## TEXT EXTRACT

::::::::

Item 2.02. Results of Operations and Financial Condition.
On August 2, 2017, the Registrant issued a press release, a copy of which is attached hereto as Exhibit 99.1 and is incorporated herein by reference. The information in this report, including the Exhibit attached hereto, shall not be deemed “filed” for the purposes of Section 18 of the Securities Exchange Act of 1934 (the “Exchange Act”) nor shall it be deemed incorporated by reference into any filing under the Securities Act of 1933, or the Exchange Act, except as specifically identified therein as being incorporated by reference.
Item 9.01. Financial Statements and Exhibits.
Exhibit 99.1. Press release dated August 2, 2017
SIGNATURE
Pursuant to the requirements of the Securities Exchange Act of 1934, the registrant has duly caused this report to be signed on its behalf by the undersigned hereunto duly authorized.
Legacy Reserves LP | ||
Date: August 2, 2017 | By: | /s/ James Daniel Westcott |
James Daniel Westcott | ||
Executive Vice President and Chief Financial Officer | ||
EXHIBIT 99.1
Legacy Reserves LP Announces Second Quarter 2017 Results, Acceleration Payment to TSSP, Amended and Restated Joint Development Agreement, Updated Financial Guidance and Increased Capital Budget
MIDLAND, Texas, Aug. 02, 2017 (GLOBE NEWSWIRE) -- Legacy Reserves LP ("Legacy") (NASDAQ:LGCY) today announced second quarter results for 2017 including the following Q2 highlights:
Paul T. Horne, Chairman of the Board, President and Chief Executive Officer of Legacy's general partner commented, “We are pleased to announce our acceleration payment and amended development agreement. Our horizontal Permian development has been a big success for both us and TSSP. As a result of the amended development agreement, we are able to increase our exposure to this highly-profitable resource, thereby allowing for a meaningful production growth program for the benefit of our equity holders that is expected to positively impact financial leverage ratios over time. We are thankful for TSSP's continued support within the program and for the company as a whole. In addition to our focus on these development projects, we concentrated this quarter on decreasing lifting costs after a heightened level of activity in the first quarter repairing and returning wells to production. These costs were down 14% sequentially, meeting the ambitious goal we set at last quarter’s conference call.

::::::::

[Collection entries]
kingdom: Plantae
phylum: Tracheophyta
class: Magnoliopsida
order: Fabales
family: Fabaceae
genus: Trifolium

::::::::

## GIVEN INSTRUCTION A
In the Legacy Reserves filing, by what percentage did lifting costs fall sequentially?
## GIVEN INSTRUCTION B
In the Legacy Reserves filing, rewrite the part that opens with the words "On August 2, 2017, the" and closes with "Statements and Exhibits.", swapping "press release" for "news release".

## EXPECTED OUTPUT A
14%

## EXPECTED OUTPUT B
On August 2, 2017, the Registrant issued a news release, a copy of which is attached hereto as Exhibit 99.1 and is incorporated herein by reference. The information in this report, including the Exhibit attached hereto, shall not be deemed “filed” for the purposes of Section 18 of the Securities Exchange Act of 1934 (the “Exchange Act”) nor shall it be deemed incorporated by reference into any filing under the Securities Act of 1933, or the Exchange Act, except as specifically identified therein as being incorporated by reference.
Item 9.01. Financial Statements and Exhibits.